╭─ SUPPLIED DATA
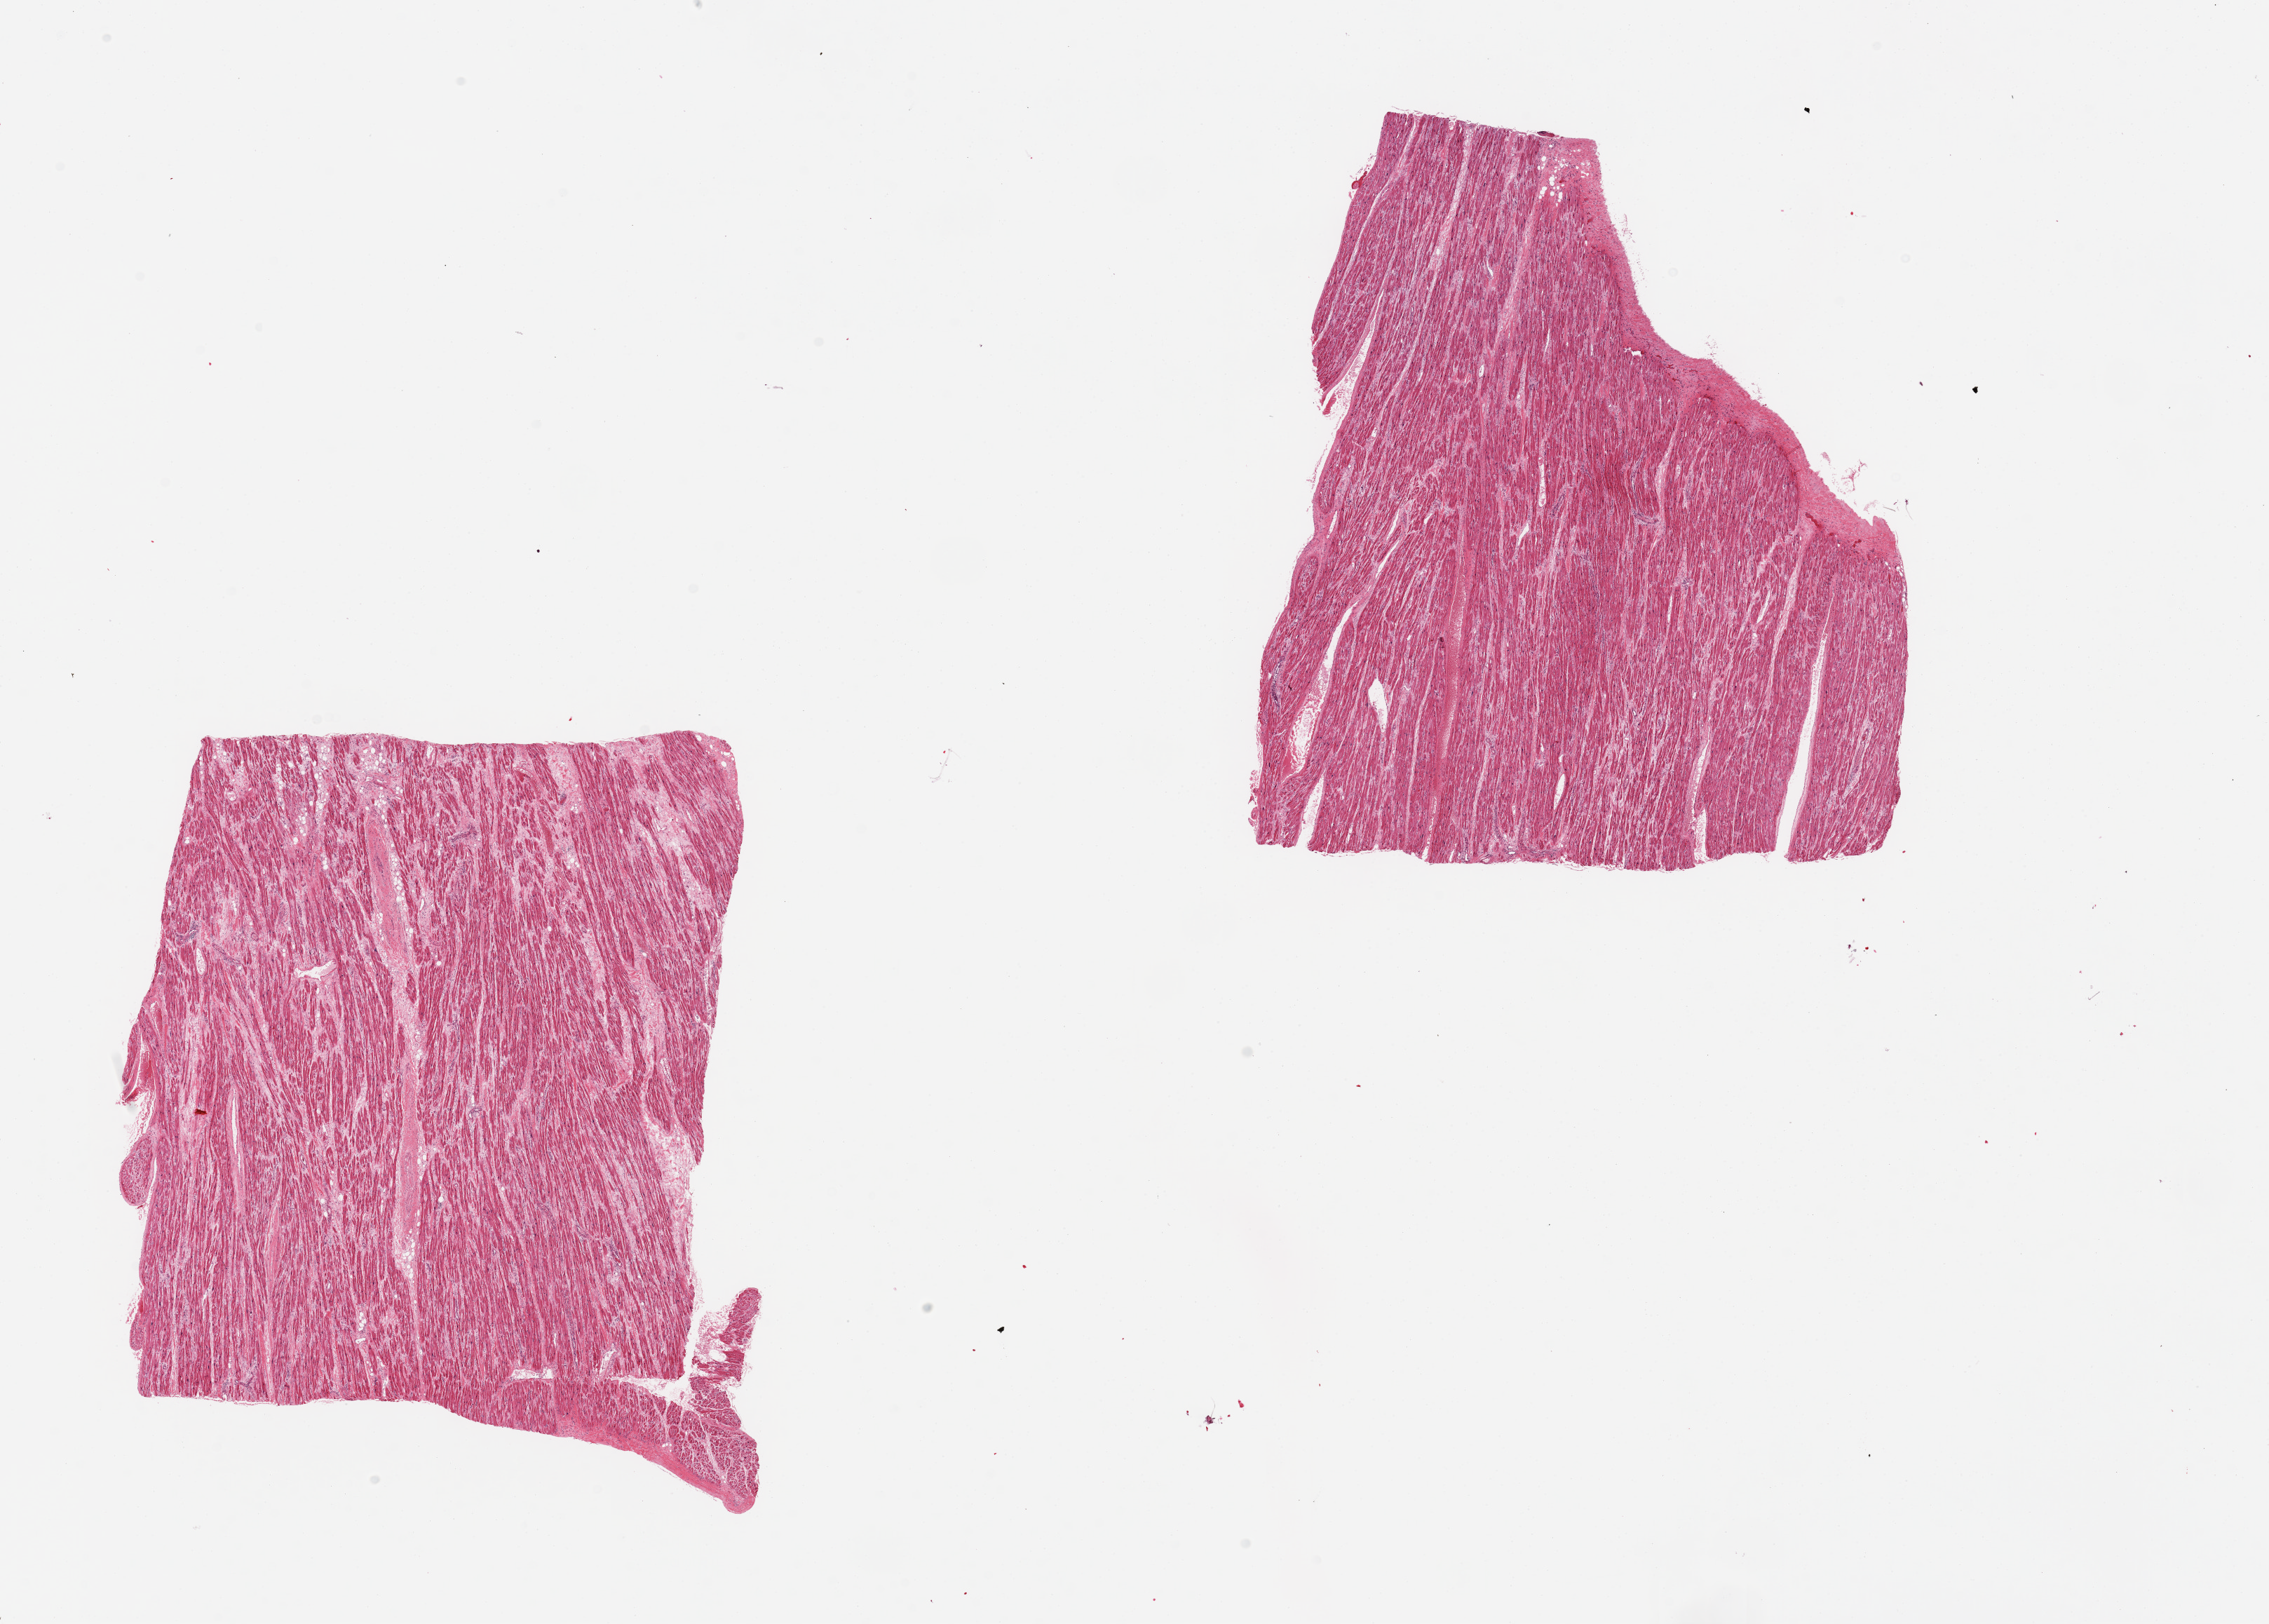
H&E whole-slide image — a low-resolution overview of the entire scanned area, about 25.6 x 18.3 mm (slide scanned at 20x); PAXgene-fixed, paraffin-embedded tissue; section of auricular appendage (target tissue); donor tissue sample. Donor sex: female.
Reviewer comment on this tissue sample: 2 pieces, no abnormalities.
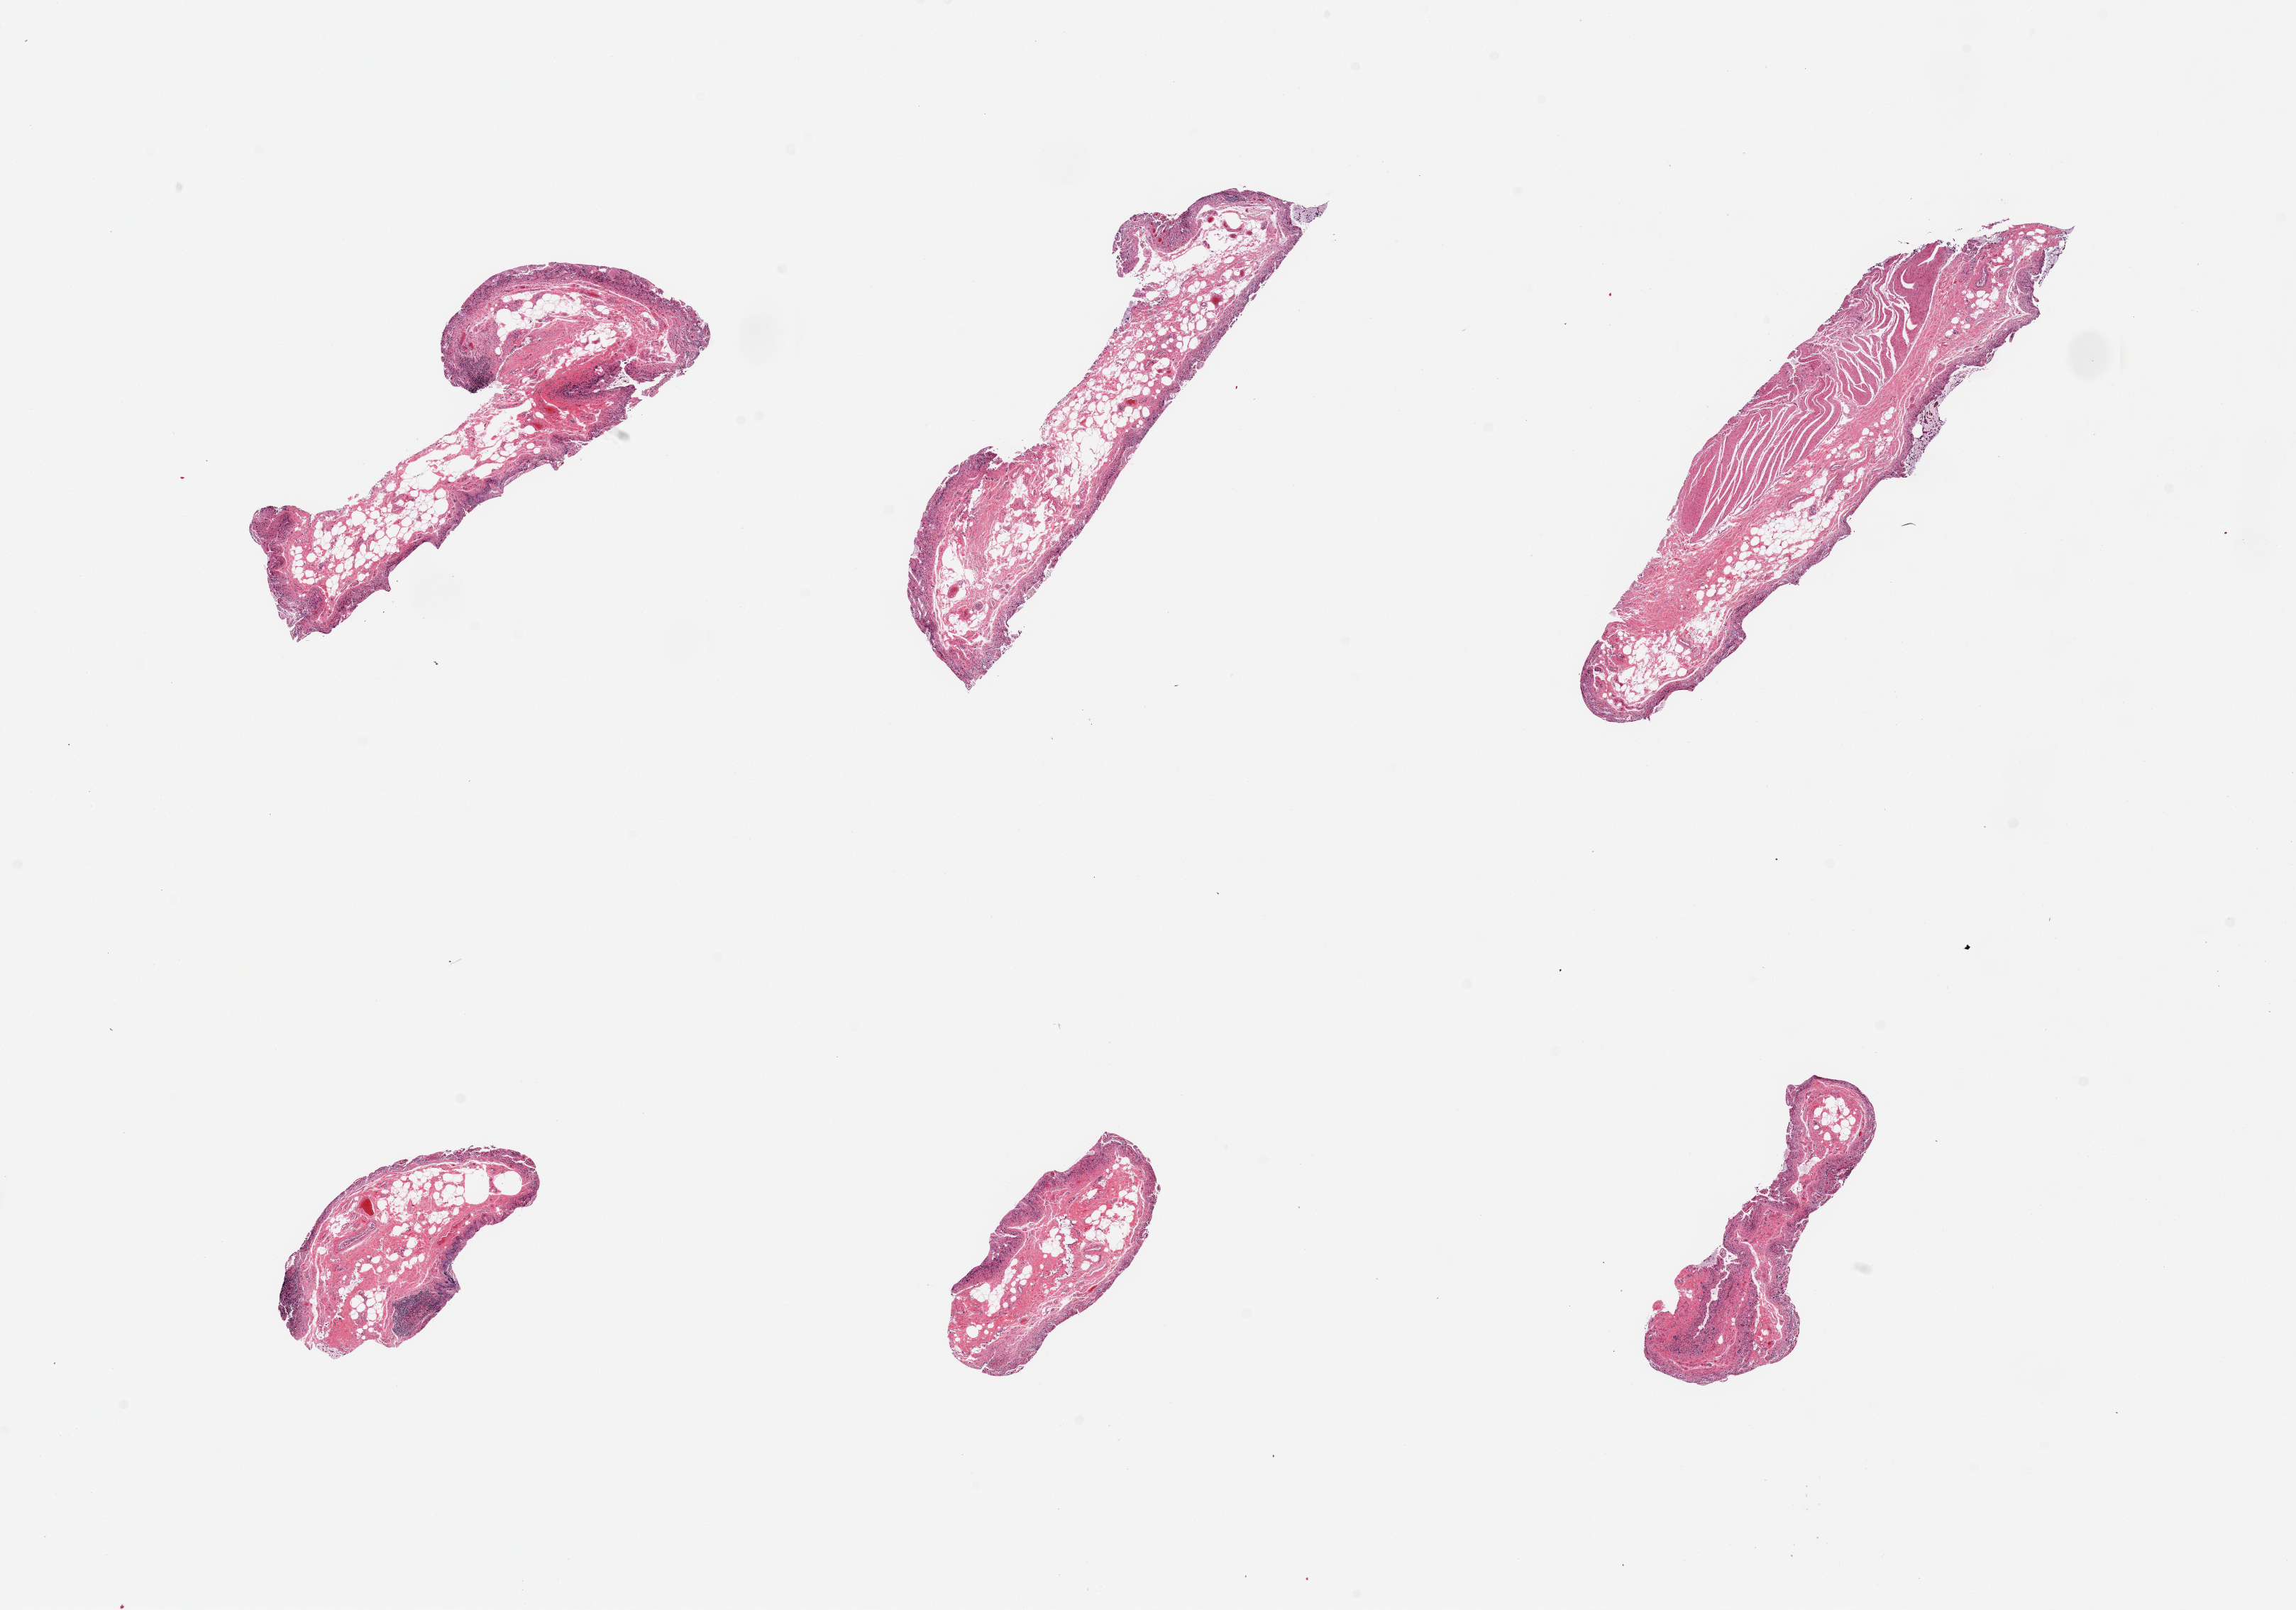
Digitized hematoxylin and eosin (H&E)-stained section, whole scanned area (about 25.6 x 17.9 mm) shown as a low-resolution overview, PAXgene-fixed, paraffin-embedded tissue, section of ileum (target tissue), tissue donor sample.
Pathologist's review note for this sample: 6 pieces, totally autolyzed, less than 5% lympohid elements.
╰─
**PROMPT**
Word-for-word transcript, pictures excluded: copy all the material above.

**RESULT OF THE EXERCISE**
H&E whole-slide image — a low-resolution overview of the entire scanned area, about 25.6 x 18.3 mm (slide scanned at 20x); PAXgene-fixed, paraffin-embedded tissue; section of auricular appendage (target tissue); donor tissue sample. Donor sex: female.
Reviewer comment on this tissue sample: 2 pieces, no abnormalities.
Digitized hematoxylin and eosin (H&E)-stained section, whole scanned area (about 25.6 x 17.9 mm) shown as a low-resolution overview, PAXgene-fixed, paraffin-embedded tissue, section of ileum (target tissue), tissue donor sample.
Pathologist's review note for this sample: 6 pieces, totally autolyzed, less than 5% lympohid elements.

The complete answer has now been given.